Summer ends with a warm glow: Hippo Campus releases surprise EP

By: Logan Peterson

petersonlo@mnstate.edu

“Some cordial framework of a sunset / A yellow made out of gray…”

Bittersweet “baseball” opens Hippo Campus’ new EP “warm glow” with a reflection on a summer romance. It’s the story of the season as a fickle mistress—dying too fast and making its return too slow. The Minnesota-based indie band tugs at our heartstrings, a cold reminder of the weather to come.

The whiplash of the vocals, beat and guitar—from an untouchable sprint to a slow draw—has become a staple of Hippo Campus’ style. Bass is prominent in the mix, keeping the rapidly changing pace grounded. Zach Sutton’s groovy basslines are a defining feature of the track.

Before you can get a grip, “baseball” transitions into the second track, “traveler.” After a starting gunshot of a single drum hit, the guitar races in with perfect tones. On top of the quick guitar, Jacob Luppen’s vocals gracefully draw out across the track. He pronounces every syllable, making us consider every word. My only complaint is that his strange pronunciations, though musically fitting, make it hard to understand their lyrics.

The “warm glow” EP’s release comes only seven months after their first full-length album, “Landmark”. Previous EPs “Bashful Creatures” and “South” laid the foundation for their mysterious and poppy sound, but “Landmark” is their vision realized.

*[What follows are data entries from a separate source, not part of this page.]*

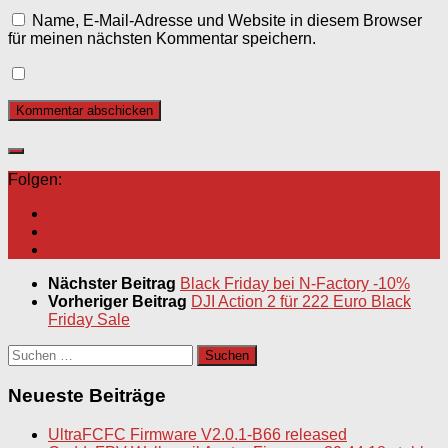
Name, E-Mail-Adresse und Website in diesem Browser
für meinen nächsten Kommentar speichern.
Folgen:
Nächster Beitrag
Black Friday bei N-Factory -10%
Vorheriger Beitrag
DJI Action 2 für 222 Euro Black
Friday Sale
Suchen
nach:
Neueste Beiträge
UltraFCFC Firmware V2.0.1-B66 released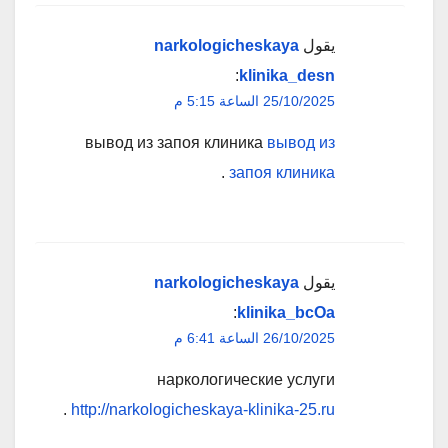
يقول
narkologicheskaya
:
klinika_desn
25/10/2025 الساعة 5:15 م
вывод из запоя клиника
вывод из
.
запоя клиника
يقول
narkologicheskaya
:
klinika_bcOa
26/10/2025 الساعة 6:41 م
наркологические услуги
.
http://narkologicheskaya-klinika-25.ru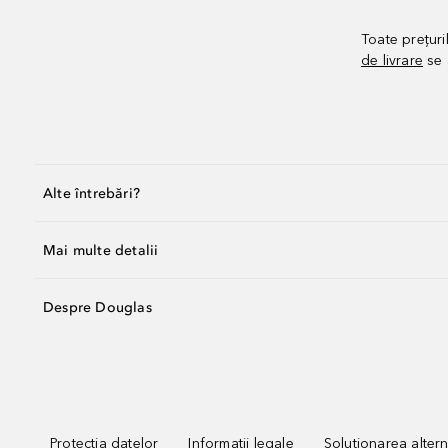
Toate prețuri
de livrare
se 
Alte întrebări?
Mai multe detalii
Despre Douglas
Protecția datelor
Informații legale
Soluționarea alterna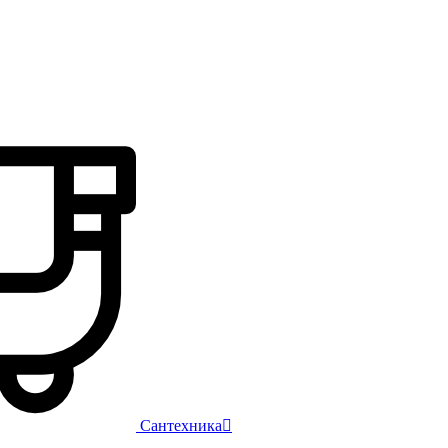
Сантехника
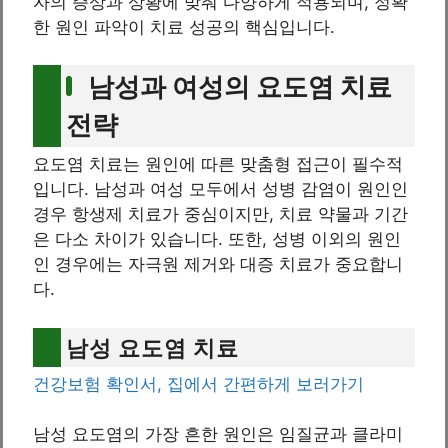
자의 증상과 상황에 맞춰 다양하게 적용되며, 정확
한 원인 파악이 치료 성공의 핵심입니다.
남성과 여성의 요도염 치료
전략
요도염 치료는 원인에 따른 맞춤형 접근이 필수적
입니다. 남성과 여성 모두에서 성병 감염이 원인인
경우 항생제 치료가 중심이지만, 치료 약물과 기간
은 다소 차이가 있습니다. 또한, 성병 이외의 원인
인 경우에는 자극원 제거와 대증 치료가 중요합니
다.
남성 요도염 치료
건강보험 확인서, 집에서 간편하게 보러가기
남성 요도염의 가장 흔한 원인은 임질균과 클라미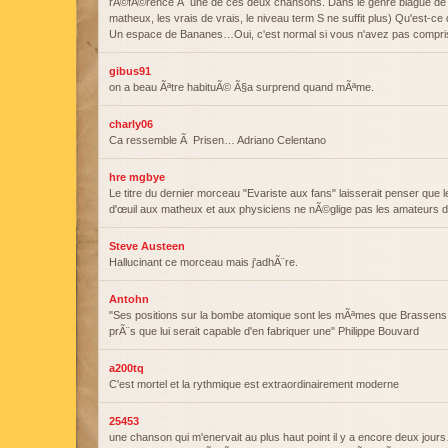
rÃ©fÃ©rence Ã une de ces deux chansons. Dans le genre blague de m
matheux, les vrais de vrais, le niveau term S ne suffit plus) Qu'est-ce
Un espace de Bananes…Oui, c'est normal si vous n'avez pas compri
gibus91
on a beau Ãªtre habituÃ© Ã§a surprend quand mÃªme.
charly06
Ca ressemble Ã Prisen… Adriano Celentano
hre mgbye
Le titre du dernier morceau "Evariste aux fans" laisserait penser que l
d'œuil aux matheux et aux physiciens ne nÃ©glige pas les amateurs 
Steve Austeen
Hallucinant ce morceau mais j'adhÃ¨re.
Antohn
"Ses positions sur la bombe atomique sont les mÃªmes que Brassens
prÃ¨s que lui serait capable d'en fabriquer une" Philippe Bouvard
a200tq
C'est mortel et la rythmique est extraordinairement moderne
25453
une chanson qui m'enervait au plus haut point il y a encore deux jours…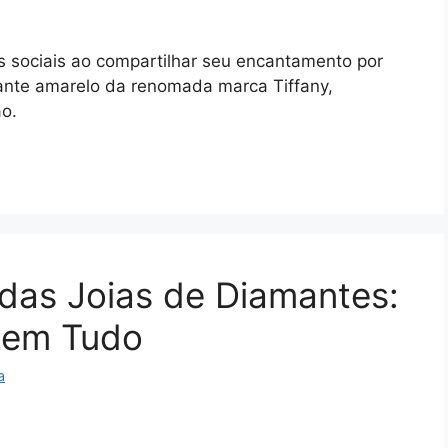
 sociais ao compartilhar seu encantamento por
mante amarelo da renomada marca Tiffany,
ão.
 das Joias de Diamantes:
izem Tudo
a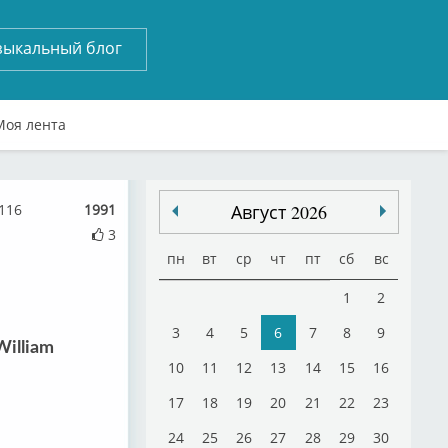
зыкальный блог
Моя лента
116
1991
Август 2026
3
пн
вт
ср
чт
пт
сб
вс
1
2
3
4
5
6
7
8
9
William
10
11
12
13
14
15
16
17
18
19
20
21
22
23
24
25
26
27
28
29
30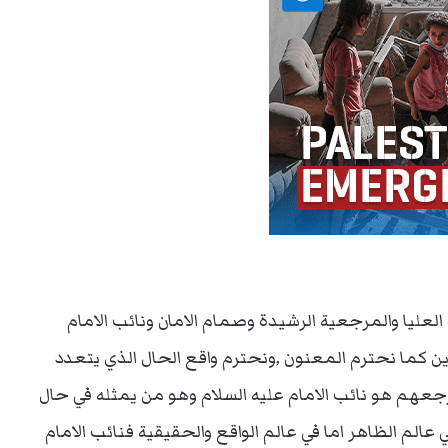
العليا والمرجعية الرشيدة وصمام الامان ونائب الامام
وين كما نحترم المعنون ,ونحترم واقع الحال الذي يتعدد
عهم هو نائب الامام عليه السلام وهو من يمثله في حال
 عالم الظاهر اما في عالم الواقع والحقيقية فنائب الامام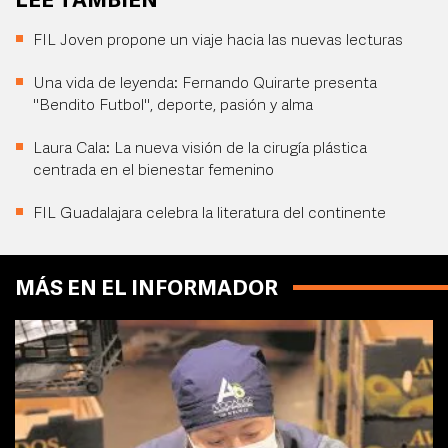
LEE TAMBIÉN
FIL Joven propone un viaje hacia las nuevas lecturas
Una vida de leyenda: Fernando Quirarte presenta
"Bendito Futbol", deporte, pasión y alma
Laura Cala: La nueva visión de la cirugía plástica
centrada en el bienestar femenino
FIL Guadalajara celebra la literatura del continente
MÁS EN EL INFORMADOR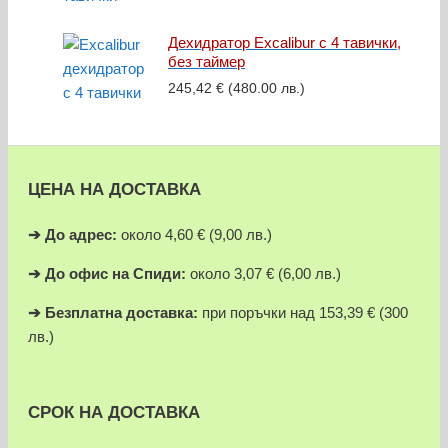
Дехидратор Excalibur с 4 тавички,
без таймер
245,42
€
(480.00 лв.)
ЦЕНА НА ДОСТАВКА
➔
До адрес:
около 4,60 € (9,00 лв.)
➔
До офис на Спиди:
около 3,07 € (6,00 лв.)
➔
Безплатна доставка:
при поръчки над 153,39 € (300
лв.)
СРОК НА ДОСТАВКА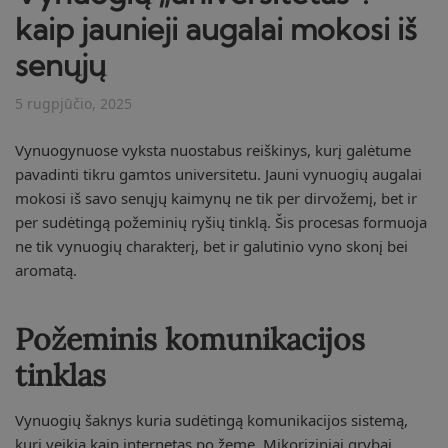
kaip jaunieji augalai mokosi iš
senųjų
5 rugpjūčio, 2025
Vynuogynuose vyksta nuostabus reiškinys, kurį galėtume
pavadinti tikru gamtos universitetu. Jauni vynuogių augalai
mokosi iš savo senųjų kaimynų ne tik per dirvožemį, bet ir
per sudėtingą požeminių ryšių tinklą. Šis procesas formuoja
ne tik vynuogių charakterį, bet ir galutinio vyno skonį bei
aromatą.
Požeminis komunikacijos
tinklas
Vynuogių šaknys kuria sudėtingą komunikacijos sistemą,
kuri veikia kaip internetas po žeme. Mikoriziniai grybai,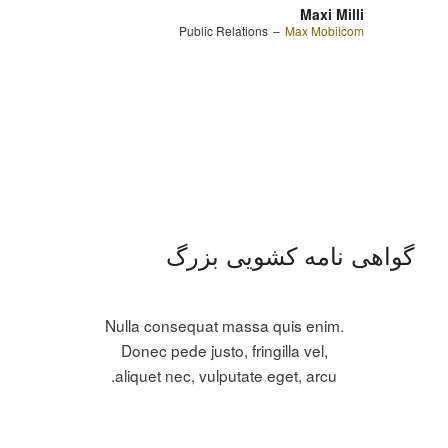
Maxi Milli
Public Relations
–
Max Mobilcom
گواهی نامه کشویی بزرگ
Nulla consequat massa quis enim.
Donec pede justo, fringilla vel,
aliquet nec, vulputate eget, arcu.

Similarities between “Landmark” and “warm glow” shouldn’t surprise listeners, as this EP is almost an extension of their first album.

In an interview with BroadwayWorld.com, vocalist and guitarist Nathan Stocker said, “There were many blueprints (demos on demos) for ‘baseball,’ having gone through a rigorous audition process for ‘Landmark,’ and ‘warm glow’ was, at one time, going to be the closing track of the album.”

“Landmark” ends with one of my favorites: “Buttercup.” It brings the complicated ride to a dancing, singing, swinging good time of a close—but it’s not hard to imagine the slower, more reflective “warm glow” as a bookend for their debut album.

The final track is much calmer than its siblings. A hypnotic beat draws listeners in, while a soft finger-picked guitar lulls them to sleep. That is, until everything changes. Everything stops, and Whistler Allen keeps a steady high-hat beat. The song builds to a crescendo when all four vocalists come back with guitars and bass.

The standout track from this EP is already “baseball,” but it doesn’t leave “traveler” or “warm glow” too far behind. Unfortunately, these three tracks just make me yearn for another album. I’m a greedy fan.

So bundle up, sit down with a pair of headphones and let “warm glow” carry you through the winter.